Extend the forum comment on pension reform and the pace of policy change, beginning after its final sentence.

- _TEXT SECTION_:
□ □ □ □ □ □ □
Personally I consider this a minor problem, the pension systems of most other countries are a hot sticky mess. In fact most other countries are a hot sticky mess.

@Wolverine most people view democracy like this: “if what I want is voted for democracy is great, if not it’s because [insert amoeba-level reason]”. Agree with what you wrote.

Edit 2: policy changes need to be slow and incremental, this one looks like that to me, but I could be wrong. When you see overnight drastic policy changes - like I saw in Greece - you know the country is in deep trouble.
□ □ □ □ □ □ □
- _SUPPLIED RECORDS_:
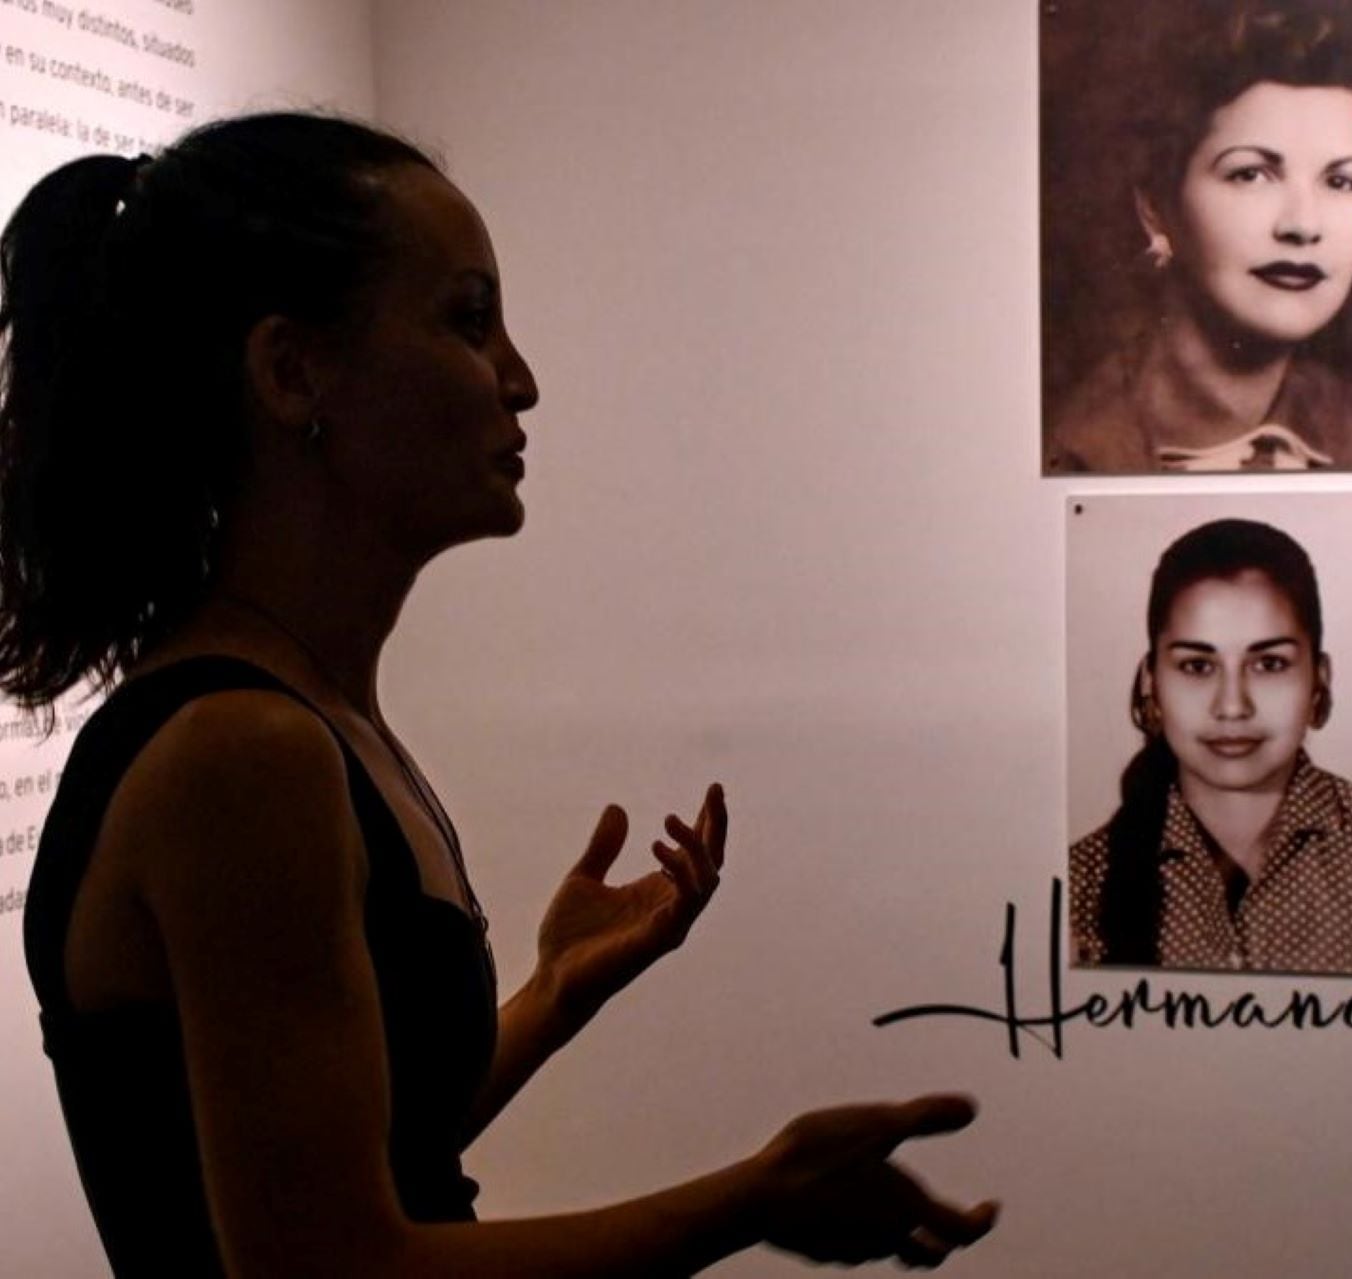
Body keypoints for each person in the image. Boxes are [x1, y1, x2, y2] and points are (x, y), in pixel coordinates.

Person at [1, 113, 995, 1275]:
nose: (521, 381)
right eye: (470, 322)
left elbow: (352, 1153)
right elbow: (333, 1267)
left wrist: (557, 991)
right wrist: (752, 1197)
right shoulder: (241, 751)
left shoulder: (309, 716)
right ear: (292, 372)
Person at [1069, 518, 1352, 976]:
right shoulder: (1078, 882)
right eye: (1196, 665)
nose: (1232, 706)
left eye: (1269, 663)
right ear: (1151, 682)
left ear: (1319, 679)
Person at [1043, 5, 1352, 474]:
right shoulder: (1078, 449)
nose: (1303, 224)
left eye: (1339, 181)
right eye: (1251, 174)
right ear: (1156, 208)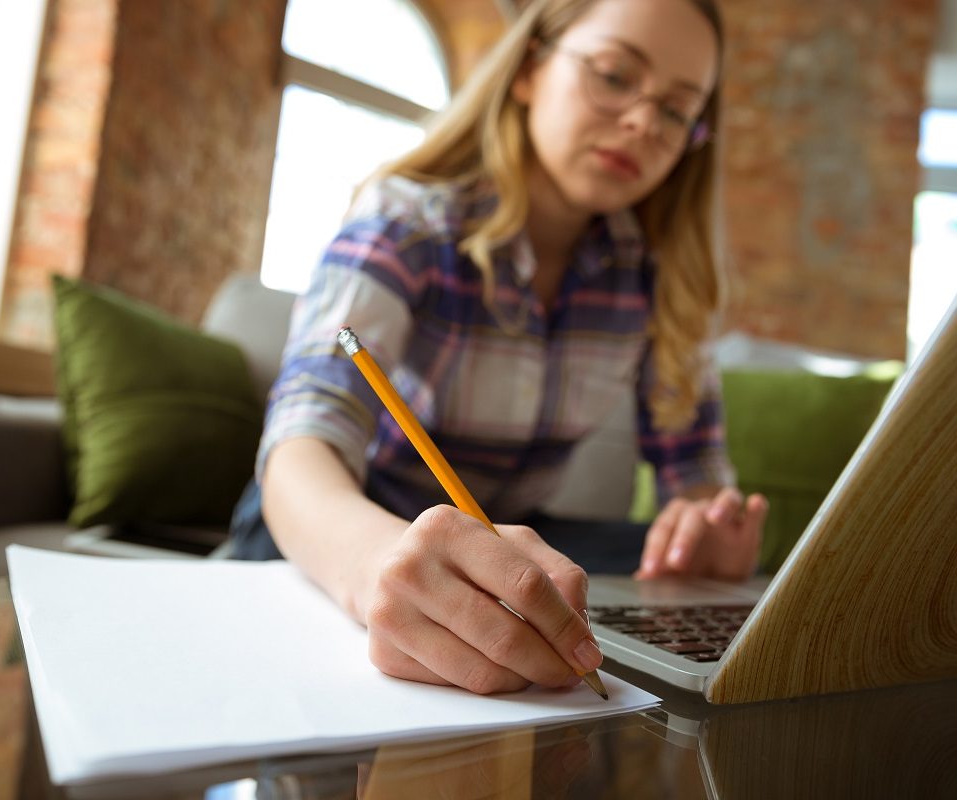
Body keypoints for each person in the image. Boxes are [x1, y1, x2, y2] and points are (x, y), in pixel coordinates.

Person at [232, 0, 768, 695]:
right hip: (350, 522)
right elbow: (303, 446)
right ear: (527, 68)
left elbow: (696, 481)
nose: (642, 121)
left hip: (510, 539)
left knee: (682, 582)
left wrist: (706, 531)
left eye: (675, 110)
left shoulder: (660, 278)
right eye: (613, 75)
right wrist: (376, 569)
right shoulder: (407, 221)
□ □ □ □ □ □ □
- _TASK OUTPUT_:
The one behind pension fund aka insurance, bank, lobbies :slight_smile:

Many members tend to forget that the population is not at all educated in terms of finance. These people need to be educated in budgeting before they can be educated in finance and long-term investment. I have a colleague who’s pretty well educated in that respect. But he prefers to keep his money in cash and sometimes buy leveraged products to take a hint. He also prefers to wait for the MMA line or whatever to reach a certain level before putting money into his 3a pillar (he’s always looking for the lowest point). In the end, when we compare our methods, he’s only a few bps away from my average buy on a stock. The difference is that I get dividends, he doesn’t. So there you have it. So getting the majority of the population to understand that investing a portion of their monthly income in a stock market index for 30 years… We can dream.

I think that’s what you are referring to:
Ab wann sollte man Geld für die Altersvorsorge sparen? | Erwachsen werden | SRF (youtube.com)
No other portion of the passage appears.